═══ Material for this exercise ═══

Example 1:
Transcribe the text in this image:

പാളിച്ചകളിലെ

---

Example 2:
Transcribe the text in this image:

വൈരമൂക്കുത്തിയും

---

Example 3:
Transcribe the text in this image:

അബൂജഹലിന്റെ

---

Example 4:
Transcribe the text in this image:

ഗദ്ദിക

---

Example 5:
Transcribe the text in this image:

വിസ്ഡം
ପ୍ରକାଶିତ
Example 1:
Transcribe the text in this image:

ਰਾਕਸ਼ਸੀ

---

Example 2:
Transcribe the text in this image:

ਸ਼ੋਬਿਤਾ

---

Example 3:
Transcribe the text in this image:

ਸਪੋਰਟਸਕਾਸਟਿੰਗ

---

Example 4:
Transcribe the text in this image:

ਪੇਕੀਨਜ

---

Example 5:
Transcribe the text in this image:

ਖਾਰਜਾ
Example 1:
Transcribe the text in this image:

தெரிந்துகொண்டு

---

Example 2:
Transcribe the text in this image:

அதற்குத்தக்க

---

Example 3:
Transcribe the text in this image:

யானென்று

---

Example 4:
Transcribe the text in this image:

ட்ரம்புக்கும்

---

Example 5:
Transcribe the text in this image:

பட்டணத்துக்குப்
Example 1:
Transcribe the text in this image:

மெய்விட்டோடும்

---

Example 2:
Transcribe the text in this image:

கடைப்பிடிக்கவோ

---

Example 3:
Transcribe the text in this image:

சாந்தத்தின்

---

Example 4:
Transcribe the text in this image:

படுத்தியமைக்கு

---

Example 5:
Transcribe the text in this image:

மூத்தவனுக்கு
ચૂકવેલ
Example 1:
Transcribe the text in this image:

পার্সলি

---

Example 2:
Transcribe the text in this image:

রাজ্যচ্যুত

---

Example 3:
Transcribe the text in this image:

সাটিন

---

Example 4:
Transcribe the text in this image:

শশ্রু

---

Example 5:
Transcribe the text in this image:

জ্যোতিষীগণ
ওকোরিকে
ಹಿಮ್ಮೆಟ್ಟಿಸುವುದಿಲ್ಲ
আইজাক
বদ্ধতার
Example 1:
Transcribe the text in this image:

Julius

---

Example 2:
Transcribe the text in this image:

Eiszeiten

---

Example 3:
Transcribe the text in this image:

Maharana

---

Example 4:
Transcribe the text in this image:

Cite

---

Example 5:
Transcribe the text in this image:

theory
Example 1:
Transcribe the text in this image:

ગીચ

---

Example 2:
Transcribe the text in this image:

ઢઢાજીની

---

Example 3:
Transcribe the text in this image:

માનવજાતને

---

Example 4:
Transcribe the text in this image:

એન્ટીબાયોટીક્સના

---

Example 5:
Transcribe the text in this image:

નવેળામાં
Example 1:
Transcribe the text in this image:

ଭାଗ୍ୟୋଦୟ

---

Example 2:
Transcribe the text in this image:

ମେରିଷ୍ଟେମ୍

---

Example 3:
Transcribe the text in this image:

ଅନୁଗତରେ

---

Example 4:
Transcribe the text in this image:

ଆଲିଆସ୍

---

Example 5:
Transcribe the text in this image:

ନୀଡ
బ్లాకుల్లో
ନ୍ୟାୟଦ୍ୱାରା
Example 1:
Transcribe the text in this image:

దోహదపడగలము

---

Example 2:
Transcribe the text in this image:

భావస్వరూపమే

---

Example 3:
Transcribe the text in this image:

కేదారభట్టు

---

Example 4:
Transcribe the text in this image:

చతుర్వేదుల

═══

§ Work order
All records above are to be printed exactly, with nothing omitted.

§ Your solution
Example 1:
Transcribe the text in this image:

പാളിച്ചകളിലെ

---

Example 2:
Transcribe the text in this image:

വൈരമൂക്കുത്തിയും

---

Example 3:
Transcribe the text in this image:

അബൂജഹലിന്റെ

---

Example 4:
Transcribe the text in this image:

ഗദ്ദിക

---

Example 5:
Transcribe the text in this image:

വിസ്ഡം
ପ୍ରକାଶିତ
Example 1:
Transcribe the text in this image:

ਰਾਕਸ਼ਸੀ

---

Example 2:
Transcribe the text in this image:

ਸ਼ੋਬਿਤਾ

---

Example 3:
Transcribe the text in this image:

ਸਪੋਰਟਸਕਾਸਟਿੰਗ

---

Example 4:
Transcribe the text in this image:

ਪੇਕੀਨਜ

---

Example 5:
Transcribe the text in this image:

ਖਾਰਜਾ
Example 1:
Transcribe the text in this image:

தெரிந்துகொண்டு

---

Example 2:
Transcribe the text in this image:

அதற்குத்தக்க

---

Example 3:
Transcribe the text in this image:

யானென்று

---

Example 4:
Transcribe the text in this image:

ட்ரம்புக்கும்

---

Example 5:
Transcribe the text in this image:

பட்டணத்துக்குப்
Example 1:
Transcribe the text in this image:

மெய்விட்டோடும்

---

Example 2:
Transcribe the text in this image:

கடைப்பிடிக்கவோ

---

Example 3:
Transcribe the text in this image:

சாந்தத்தின்

---

Example 4:
Transcribe the text in this image:

படுத்தியமைக்கு

---

Example 5:
Transcribe the text in this image:

மூத்தவனுக்கு
ચૂકવેલ
Example 1:
Transcribe the text in this image:

পার্সলি

---

Example 2:
Transcribe the text in this image:

রাজ্যচ্যুত

---

Example 3:
Transcribe the text in this image:

সাটিন

---

Example 4:
Transcribe the text in this image:

শশ্রু

---

Example 5:
Transcribe the text in this image:

জ্যোতিষীগণ
ওকোরিকে
ಹಿಮ್ಮೆಟ್ಟಿಸುವುದಿಲ್ಲ
আইজাক
বদ্ধতার
Example 1:
Transcribe the text in this image:

Julius

---

Example 2:
Transcribe the text in this image:

Eiszeiten

---

Example 3:
Transcribe the text in this image:

Maharana

---

Example 4:
Transcribe the text in this image:

Cite

---

Example 5:
Transcribe the text in this image:

theory
Example 1:
Transcribe the text in this image:

ગીચ

---

Example 2:
Transcribe the text in this image:

ઢઢાજીની

---

Example 3:
Transcribe the text in this image:

માનવજાતને

---

Example 4:
Transcribe the text in this image:

એન્ટીબાયોટીક્સના

---

Example 5:
Transcribe the text in this image:

નવેળામાં
Example 1:
Transcribe the text in this image:

ଭାଗ୍ୟୋଦୟ

---

Example 2:
Transcribe the text in this image:

ମେରିଷ୍ଟେମ୍

---

Example 3:
Transcribe the text in this image:

ଅନୁଗତରେ

---

Example 4:
Transcribe the text in this image:

ଆଲିଆସ୍

---

Example 5:
Transcribe the text in this image:

ନୀଡ
బ్లాకుల్లో
ନ୍ୟାୟଦ୍ୱାରା
Example 1:
Transcribe the text in this image:

దోహదపడగలము

---

Example 2:
Transcribe the text in this image:

భావస్వరూపమే

---

Example 3:
Transcribe the text in this image:

కేదారభట్టు

---

Example 4:
Transcribe the text in this image:

చతుర్వేదుల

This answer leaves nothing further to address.